A un anno di distanza dalla nostra precedente intervista, ritroviamo con piacere Federico Secondomè, songwriter e producer classe ’95 che vanta collaborazioni con diversi artisti della scena nazionale. “Si intitola “MALE DAVVERO“ il progetto che segna il suo debutto discografico, in uscita il 6 giugno per IIME e distribuito da ADA Music Italy.
Ciao Federico, bentrovato. Partiamo dal tuo album d’esordio “MALE DAVVERO”, quali elementi e quali caratteristiche ti rendono orgoglioso di questo tuo biglietto da visita discografico?
«”MALE DAVVERO” non è che un primo passo nell’eterogeneità del mio percorso, ma al contempo si presenta come un pacchetto unico, integro. Mi rendono orgoglioso le scelte sonore che ho fatto, le parole vere che ho detto, le produzioni mirate ed originali che accompagnano ogni canzone».
C’è un qualche filo conduttore narrativo che, secondo te, lega le tracce in scaletta?
«Certo, sicuramente il senso di colpa.
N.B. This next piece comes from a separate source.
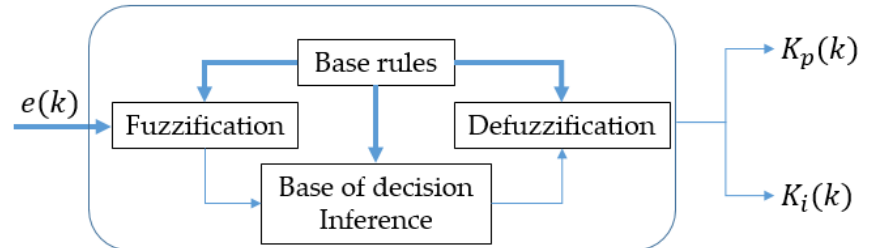
Figure 8. Fuzzy structure for PI gain scheduling.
Quando non sai come uscirne e di professione scrivi musica, non puoi che scriverne altra, tanta. Il senso di colpa ha accompagnato ognuna di queste canzoni e ne è parte integrante».
A livello musicale, che tipo di lavoro c’è stato in studio dietro la ricerca del sound?
«In studio ho lavorato principalmente con Keith Rich, produttore emergente di Verona che suona con me da anni. Abbiamo deciso di cercare suoni organici e anche quando producevo da solo i miei brani, le scelte cadevano sempre su suoni concreti e caldi. Il tutto accompagnato da una buona dose di musica elettronica, nostra grande passione».
Quali skills pensi di aver acquisito attraverso la tua esperienza autorale? Gli stessi che poi si sono rilevati utili nella lavorazione di questo progetto
«Credo di essere riuscito a mantenere sempre piuttosto separati il me “autore” ed il me “artista”. Si rispettano, ma quando entro in studio in veste di autore sono più calcolatore, più a fuoco. Quello che sentite nell’album, invece, è solo il me “artista”, a parte alcune eccezioni dove ho fatto entrare il me “autore” per mettere in ordine le cose».
Cosa pensi di aver imparato, invece, durante la composizione di questo album?
«Che il senso di colpa fa male davvero e che ad ogni azione sbagliata corrisponde una reazione contraria e di doppio valore».
Per concludere, qual è la lezione più importante che senti di aver appreso dalla musica fino ad oggi?
«Noi non possiamo capire bene cosa sia la musica, ma possiamo valutare bene gli effetti che ha su di noi. La musica mi ha insegnato a parlare con me stesso nei momenti dove non volevo saperne, è qualcosa di utile come auto-terapia. È un mezzo, un veicolo, puoi trasportarci le informazioni che vuoi».